Memories of Rooftops in Edinburgh
by Nicole Trilivas
Today I was daydreaming about my travels. So many of my memories have been distilled, cropped, and filtered into 3×5 glossy photographs–gorgeous photos that define the trips I’ve taken. It’s hard remember the things that weren’t photographed. And that’s why some of the photos aren’t gorgeous. Because they are just there to remember.
I took this photo out the window of my attic room in Edinburgh, Scotland.
I had been working in New York City for a few years and living at home to save money for something that I was too scared to articulate. It turns out that I was saving money for that exact moment: to be 25, hanging outside a dirty flat window, in Edinburgh, Scotland where I decided to move for a few weeks to write full time. I took that photo after staying up all night, drinking and talking and laughing and being young and reckless and free. That was the first time in my adult life that I was living the life I wanted on my own dime, on my own terms. This is an important photograph for me only because it was taken at an important time.
For so long now, I had wanted to be a writer. I have wanted it so bad that it hurts like a sucker punch to the belly, to the lower, intimate bit where the pink organs beat. I have wanted it so bad that I have hot and frenzied dreams about it, and to wake up is devastating. I have wanted it so badly that I taste it, in that choking lump in the base of the throat that you feel when you’re trying not to cry or when you take a pill without water; I taste it in the dry, tight feeling of wanting that spreads over my tongue, my lungs, the inside of my mouth.

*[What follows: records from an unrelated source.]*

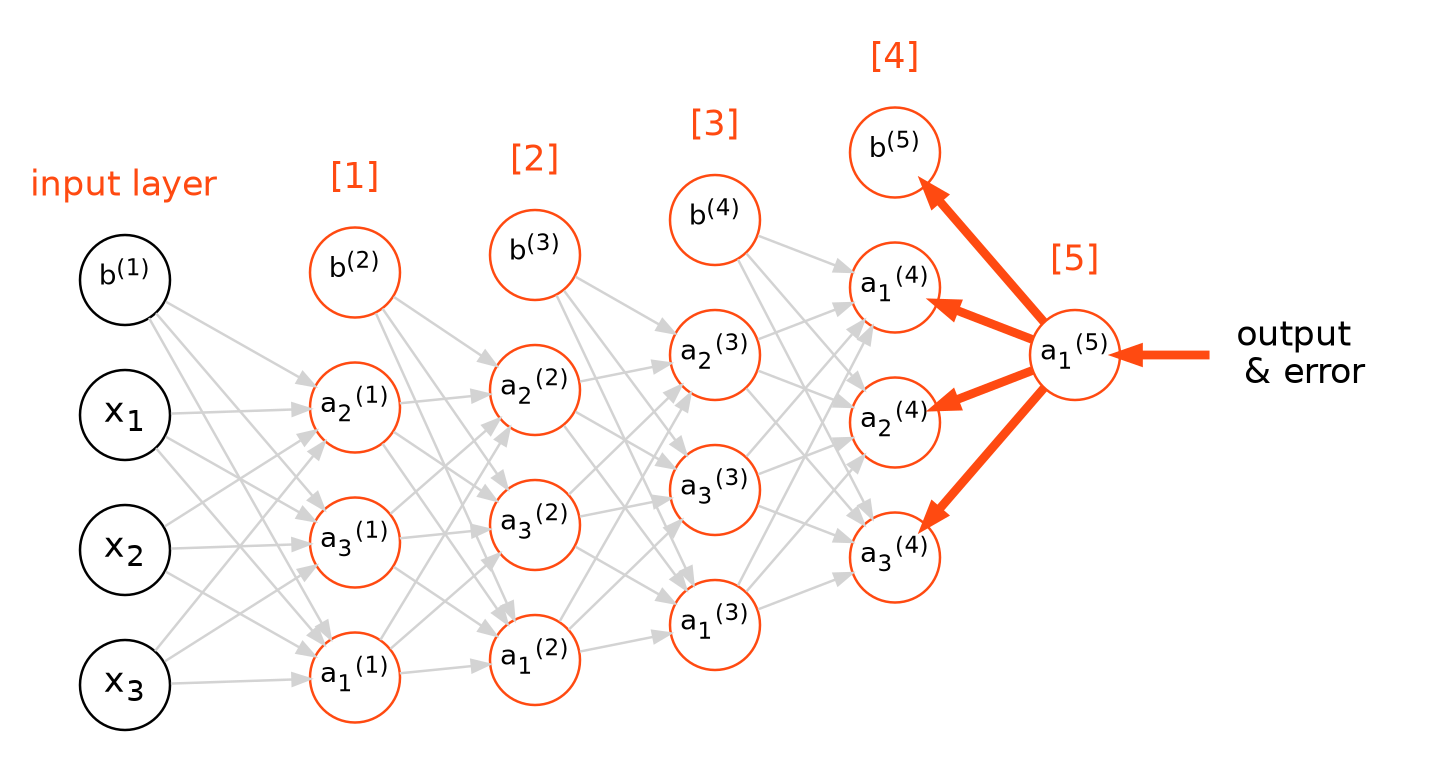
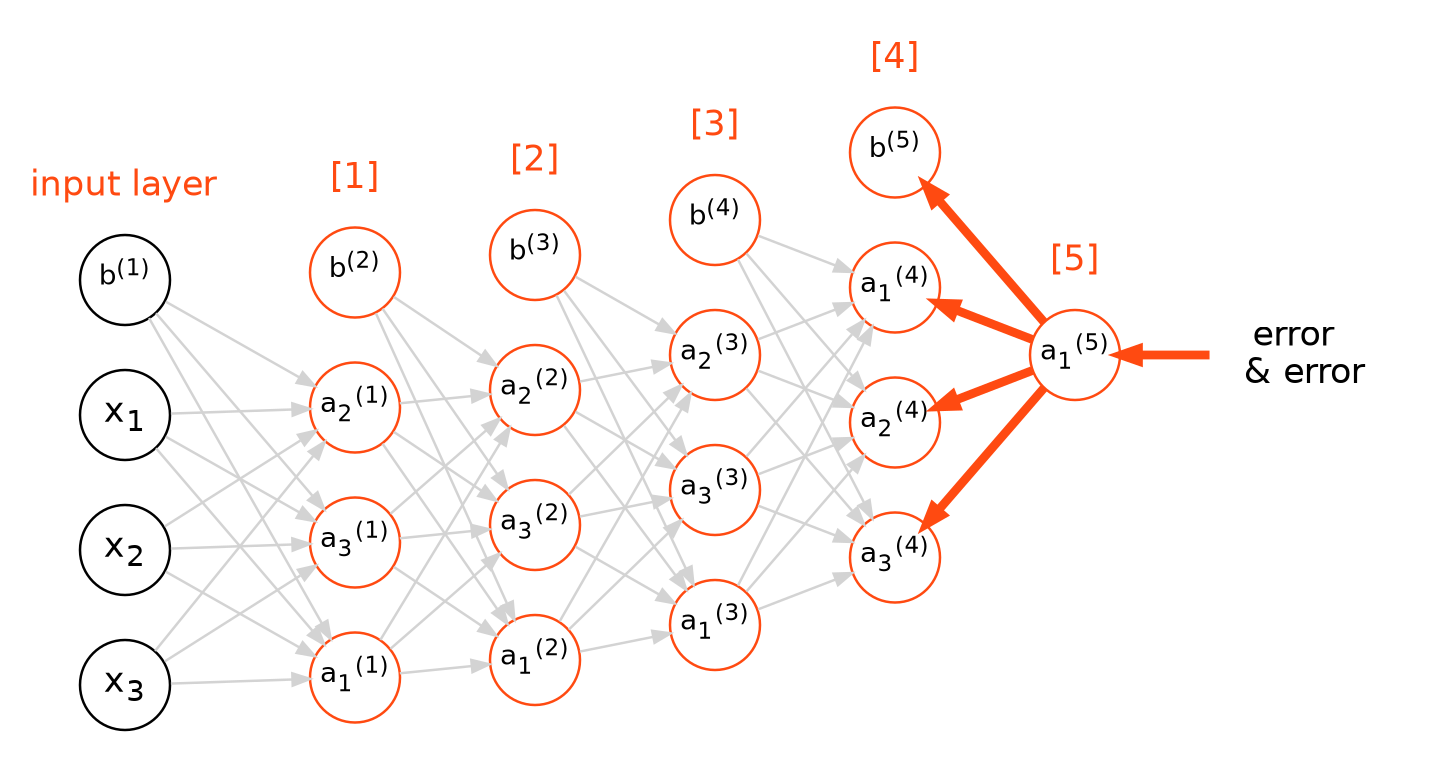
  digraph {
    fontname="DejaVu Sans"
    rankdir=LR
    splines=line
    node [color="#FF4A11" fixedsize=true fontname="DejaVu Sans" fontsize=11 shape=circle style=solid]
    edge [arrowsize=.7 color=lightgrey fontname="DejaVu Sans"]
    n1 [label=<b<SUP>(2)</SUP>>]
    n2 [label=<a<SUB>2</SUB><SUP>(1)</SUP>>]
    n3 [label=<a<SUB>3</SUB><SUP>(1)</SUP>>]
    n4 [label=<a<SUB>1</SUB><SUP>(1)</SUP>>]
    n5 [color=black label=<b<SUP>(1)</SUP>>]
    n6 [color=black label=<x<SUB>1</SUB>> fontsize=""]
    n7 [color=black label=<x<SUB>2</SUB>> fontsize=""]
    n8 [color=black label=<x<SUB>3</SUB>> fontsize=""]
    n9 [label=<b<SUP>(3)</SUP>>]
    n10 [label=<a<SUB>2</SUB><SUP>(2)</SUP>>]
    n11 [label=<a<SUB>3</SUB><SUP>(2)</SUP>>]
    n12 [label=<a<SUB>1</SUB><SUP>(2)</SUP>>]
    n13 [label=<b<SUP>(4)</SUP>>]
    n14 [label=<a<SUB>2</SUB><SUP>(3)</SUP>>]
    n15 [label=<a<SUB>3</SUB><SUP>(3)</SUP>>]
    n16 [label=<a<SUB>1</SUB><SUP>(3)</SUP>>]
    n17 [label=<b<SUP>(5)</SUP>>]
    n18 [label=<a<SUB>1</SUB><SUP>(4)</SUP>>]
    n19 [label=<a<SUB>2</SUB><SUP>(4)</SUP>>]
    n20 [label=<a<SUB>3</SUB><SUP>(4)</SUP>>]
    n21 [label=<a<SUB>1</SUB><SUP>(5)</SUP>>]
-   n22 [color=transparent label="output \n & error" width=1 fontsize=""]
+   n22 [color=transparent label="error \n & error" width=1 fontsize=""]
    subgraph cluster_1 {
      color=white
      label=<<font color="#FF4A11">[1]</font>>
      n1
      n2
      n3
      n4
    }
    subgraph cluster_2 {
      color=white
      label=<<font color="#FF4A11">input layer</font>>
      n5
      n6
      n7
      n8
    }
    subgraph cluster_3 {
      color=white
      label=<<font color="#FF4A11">[2]</font>>
      n9
      n10
      n11
      n12
    }
    subgraph cluster_4 {
      color=white
      label=<<font color="#FF4A11">[3]</font>>
      n13
      n14
      n15
      n16
    }
    subgraph cluster_5 {
      color=white
      label=<<font color="#FF4A11">[4]</font>>
      n17
      n18
      n19
      n20
    }
    subgraph cluster_6 {
      color=white
      label=<<font color="#FF4A11">[5]</font>>
      n21
    }
    subgraph cluster_7 {
      color=white
      n22
    }
    n1 -> n10
    n1 -> n11
    n1 -> n12
    n2 -> n10
    n2 -> n11
    n2 -> n12
    n3 -> n10
    n3 -> n11
    n3 -> n12
    n4 -> n10
    n4 -> n11
    n4 -> n12
    n5 -> n2
    n5 -> n3
    n5 -> n4
    n6 -> n2
    n6 -> n3
    n6 -> n4
    n7 -> n2
    n7 -> n3
    n7 -> n4
    n8 -> n2
    n8 -> n3
    n8 -> n4
    n9 -> n14
    n9 -> n15
    n9 -> n16
    n10 -> n14
    n10 -> n15
    n10 -> n16
    n11 -> n14
    n11 -> n15
    n11 -> n16
    n12 -> n14
    n12 -> n15
    n12 -> n16
    n13 -> n18
    n13 -> n19
    n13 -> n20
    n14 -> n18
    n14 -> n19
    n14 -> n20
    n15 -> n18
    n15 -> n19
    n15 -> n20
    n16 -> n18
    n16 -> n19
    n16 -> n20
    n17 -> n21 [color="#FF4A11" dir=back penwidth=3.5]
    n18 -> n21 [color="#FF4A11" dir=back penwidth=3.5]
    n19 -> n21 [color="#FF4A11" dir=back penwidth=3.5]
    n20 -> n21 [color="#FF4A11" dir=back penwidth=3.5]
    n21 -> n22 [color="#FF4A11" dir=back penwidth=3.5]
  }
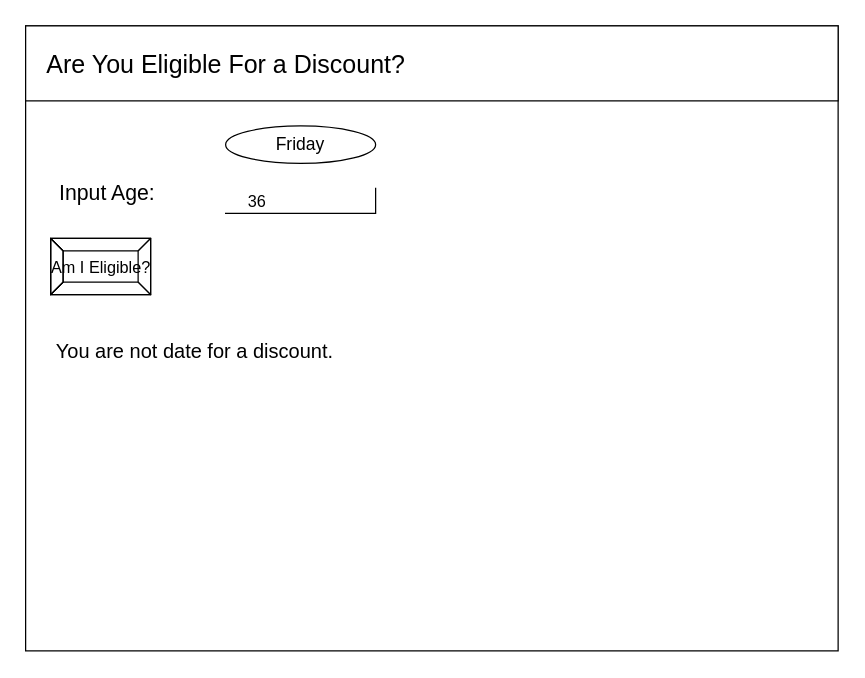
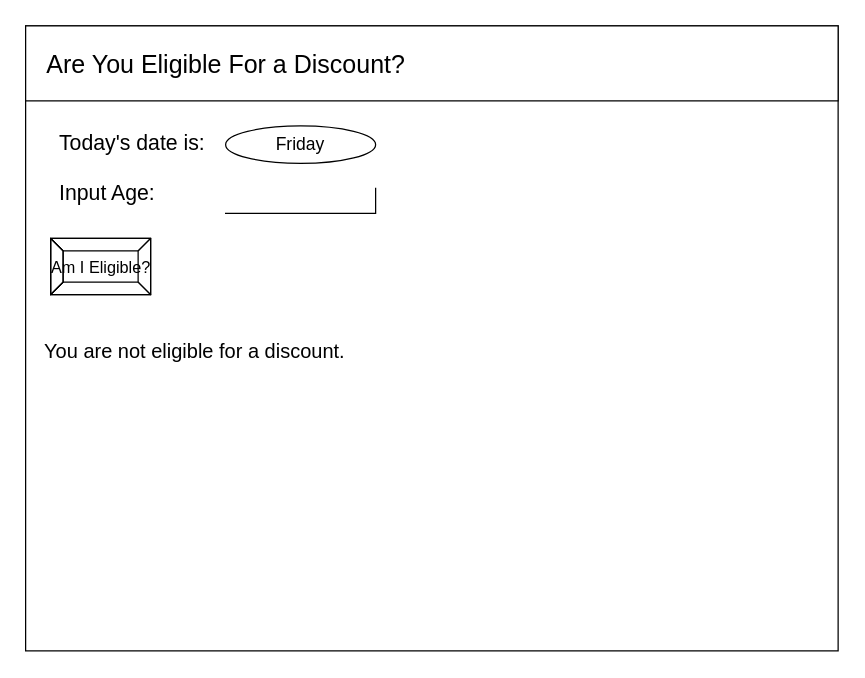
  <mxCell id="0" />
  <mxCell id="1" parent="0" />
  <mxCell id="2" value="" style="rounded=0;whiteSpace=wrap;html=1;" vertex="1" parent="1"><mxGeometry x="20" y="20" width="650" height="500" as="geometry" /></mxCell>
  <mxCell id="3" value="" style="whiteSpace=wrap;html=1;" vertex="1" parent="1"><mxGeometry x="20" y="20" width="650" height="60" as="geometry" /></mxCell>
  <mxCell id="4" value="Are You Eligible For a Discount?" style="text;html=1;align=center;verticalAlign=middle;resizable=0;points=[];autosize=1;strokeColor=none;fillColor=none;fontSize=20;" vertex="1" parent="1"><mxGeometry x="30" y="35" width="300" height="30" as="geometry" /></mxCell>
+ <mxCell id="5" value="Today's date is:" style="text;html=1;align=center;verticalAlign=middle;resizable=0;points=[];autosize=1;strokeColor=none;fillColor=none;fontSize=17;" vertex="1" parent="1"><mxGeometry x="40" y="100" width="130" height="30" as="geometry" /></mxCell>
  <mxCell id="6" value="&lt;font style=&quot;font-size: 14px&quot;&gt;Friday&lt;/font&gt;" style="ellipse;whiteSpace=wrap;html=1;fontSize=17;" vertex="1" parent="1"><mxGeometry x="180" y="100" width="120" height="30" as="geometry" /></mxCell>
  <mxCell id="7" value="Input Age:" style="text;html=1;align=center;verticalAlign=middle;resizable=0;points=[];autosize=1;strokeColor=none;fillColor=none;fontSize=17;" vertex="1" parent="1"><mxGeometry x="40" y="140" width="90" height="30" as="geometry" /></mxCell>
  <mxCell id="8" value="" style="shape=partialRectangle;whiteSpace=wrap;html=1;top=0;left=0;fillColor=none;fontSize=17;" vertex="1" parent="1"><mxGeometry x="180" y="150" width="120" height="20" as="geometry" /></mxCell>
- <mxCell id="9" value="&lt;font style=&quot;font-size: 13px&quot;&gt;36&lt;/font&gt;" style="text;html=1;align=center;verticalAlign=middle;resizable=0;points=[];autosize=1;strokeColor=none;fillColor=none;fontSize=13;" vertex="1" parent="1"><mxGeometry x="190" y="150" width="30" height="20" as="geometry" /></mxCell>
  <mxCell id="10" value="Am I Eligible?" style="labelPosition=center;verticalLabelPosition=middle;align=center;html=1;shape=mxgraph.basic.button;dx=10;fontSize=13;fontColor=#000000;fillColor=none;" vertex="1" parent="1"><mxGeometry x="40" y="190" width="80" height="45" as="geometry" /></mxCell>
- <mxCell id="11" value="&lt;font style=&quot;font-size: 16px&quot;&gt;You are not date for a discount.&lt;/font&gt;" style="text;html=1;align=center;verticalAlign=middle;resizable=0;points=[];autosize=1;strokeColor=none;fillColor=none;fontSize=13;fontColor=#000000;" vertex="1" parent="1"><mxGeometry x="25" y="270" width="260" height="20" as="geometry" /></mxCell>
+ <mxCell id="11" value="&lt;font style=&quot;font-size: 16px&quot;&gt;You are not eligible for a discount.&lt;/font&gt;" style="text;html=1;align=center;verticalAlign=middle;resizable=0;points=[];autosize=1;strokeColor=none;fillColor=none;fontSize=13;fontColor=#000000;" vertex="1" parent="1"><mxGeometry x="25" y="270" width="260" height="20" as="geometry" /></mxCell>
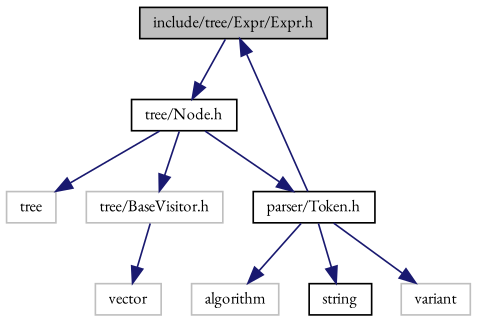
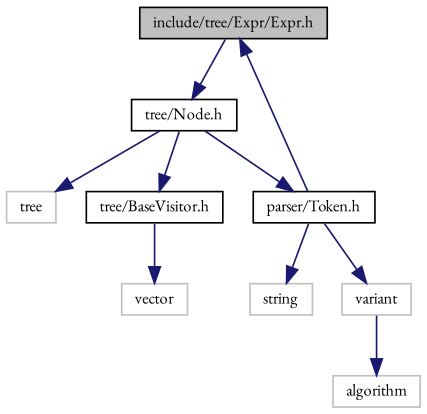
  digraph {
    fontname="EB Garamond"
    node [color=grey75 fillcolor=white fontname="EB Garamond" fontsize=10 shape=record style=filled]
    edge [color=midnightblue fontname="EB Garamond" fontsize=10 labelfontname=Helvetica labelfontsize=10 style=solid]
    n1 [color=black fillcolor=grey75 fontcolor=black height=0.2 label="include/tree/Expr/Expr.h" width=0.4]
    n2 [color=black height=0.2 label="tree/Node.h" width=0.4]
    n3 [height=0.2 label=tree width=0.4]
    n4 [color=black height=0.2 label="parser/Token.h" width=0.4]
-   n5 [height=0.2 label="tree/BaseVisitor.h" width=0.4]
+   n5 [color=black height=0.2 label="tree/BaseVisitor.h" width=0.4]
    n6 [height=0.2 label=variant width=0.4]
    n7 [height=0.2 label=algorithm width=0.4]
-   n8 [color=black height=0.2 label=string width=0.4]
+   n8 [height=0.2 label=string width=0.4]
    n9 [height=0.2 label=vector width=0.4]
    n1 -> n2
    n2 -> n3
    n2 -> n4
    n2 -> n5
    n4 -> n1
    n4 -> n6
-   n4 -> n7
+   n6 -> n7
    n4 -> n8
    n5 -> n9
  }
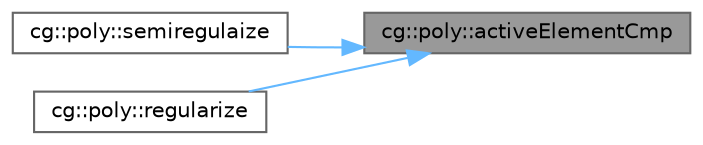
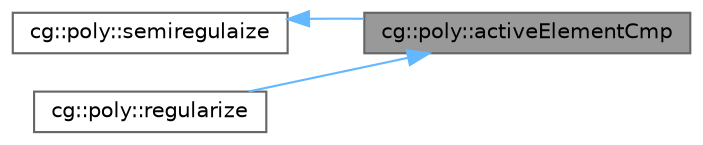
  digraph {
    rankdir=RL
    node [color=grey40 fillcolor=white fontname=Helvetica fontsize=10 shape=box style=filled]
    edge [color=steelblue1 dir=back fontname=Helvetica fontsize=10 labelfontname=Helvetica labelfontsize=10 style=solid]
    n1 [color=gray40 fillcolor=grey60 fontcolor=black height=0.2 label="cg::poly::activeElementCmp" width=0.4]
    n2 [height=0.2 label="cg::poly::semiregulaize" width=0.4]
    n3 [height=0.2 label="cg::poly::regularize" width=0.4]
-   n1 -> n2
+   n2 -> n1
    n1 -> n3
  }
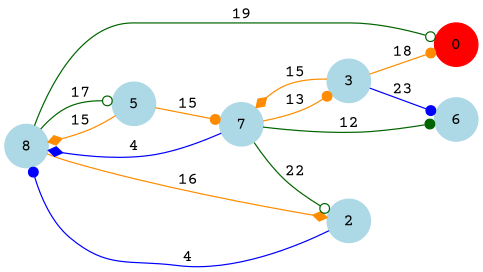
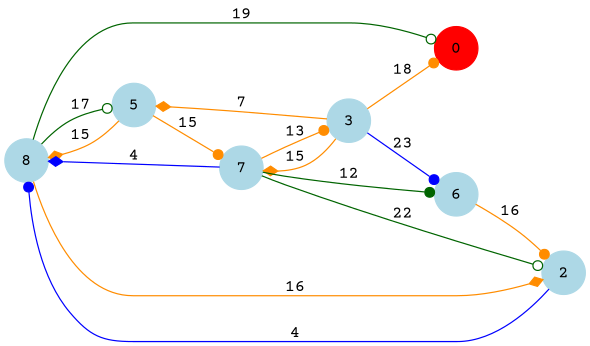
  digraph {
    fontname="Courier Prime"
    rankdir=LR
    node [color=lightblue fontname="Courier Prime" shape=circle style=filled]
    edge [arrowhead=dot color=darkorange fontname="Courier Prime"]
    0 [color=red]
    2
    8
    5
    3
    6
    7
    2 -> 8 [color=blue label=4]
    8 -> 0 [arrowhead=odot color=darkgreen label=19]
    8 -> 2 [arrowhead=diamond label=16]
    8 -> 5 [arrowhead=odot color=darkgreen label=17]
    5 -> 8 [arrowhead=diamond label=15]
    5 -> 7 [label=15]
    3 -> 0 [label=18]
+   3 -> 5 [arrowhead=diamond label=7]
    3 -> 6 [color=blue label=23]
    3 -> 7 [arrowhead=diamond label=15]
+   6 -> 2 [label=16]
    7 -> 2 [arrowhead=odot color=darkgreen label=22]
    7 -> 8 [arrowhead=diamond color=blue label=4]
    7 -> 3 [label=13]
    7 -> 6 [color=darkgreen label=12]
  }
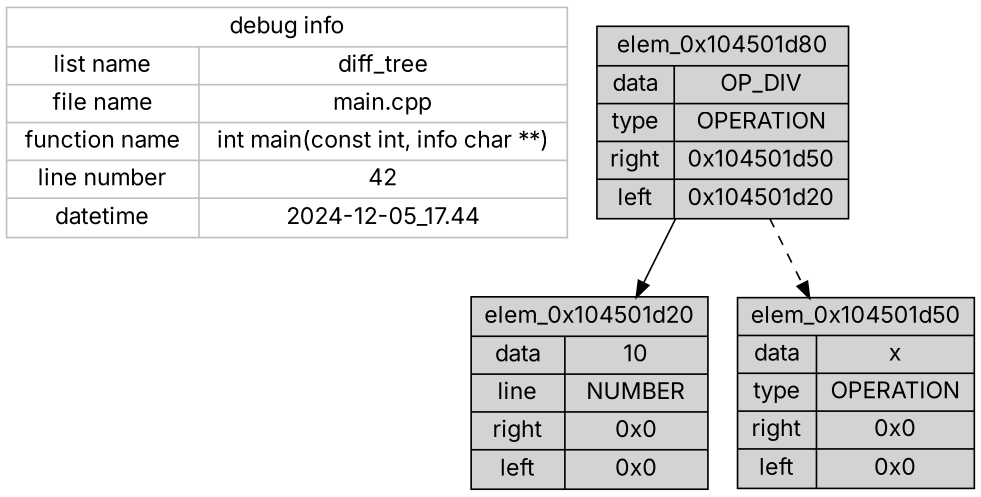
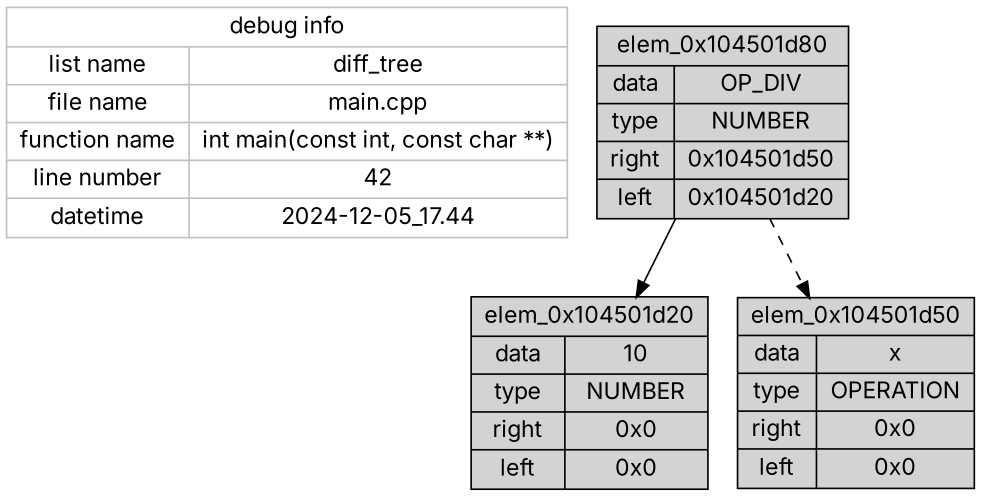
  digraph {
    fontname=Inter
    node [color=black fillcolor=lightgrey fontname=Inter shape=record style=filled]
    edge [fontname=Inter]
-   n1 [color=grey fillcolor=white label="{debug info | { {list name | file name | function name | line number | datetime} | {diff_tree | main.cpp | int main(const int, info char **) | 42 | 2024-12-05_17.44} }}"]
-   n2 [label="{elem_0x104501d80  | { {data | type | right | left} | {OP_DIV | OPERATION | 0x104501d50 | 0x104501d20} } }"]
-   n3 [label="{elem_0x104501d20  | { {data | line | right | left} | {10 | NUMBER | 0x0 | 0x0} } }"]
+   n1 [color=grey fillcolor=white label="{debug info | { {list name | file name | function name | line number | datetime} | {diff_tree | main.cpp | int main(const int, const char **) | 42 | 2024-12-05_17.44} }}"]
+   n2 [label="{elem_0x104501d80  | { {data | type | right | left} | {OP_DIV | NUMBER | 0x104501d50 | 0x104501d20} } }"]
+   n3 [label="{elem_0x104501d20  | { {data | type | right | left} | {10 | NUMBER | 0x0 | 0x0} } }"]
    n4 [label="{elem_0x104501d50  | { {data | type | right | left} | {x | OPERATION | 0x0 | 0x0} } }"]
    n2 -> n3 [style=solid]
    n2 -> n4 [style=dashed]
  }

Tonight I dream of rooftops to remember, with or without pictures, that we are a brave people. We want with all of our skin. We change our mind, but the things we keep thinking about–the things we don’t need pictures to remember or the replacement things we photograph to trick ourselves into remembering–that’s what matters. And we breathe that in and we breathe that out and we use that to push those chalky lumps down our throats. And then we remember that the sound of fingertips moving across a keyboard is the most beautiful sound in the world.
Rest easy tonight, wherever you may be.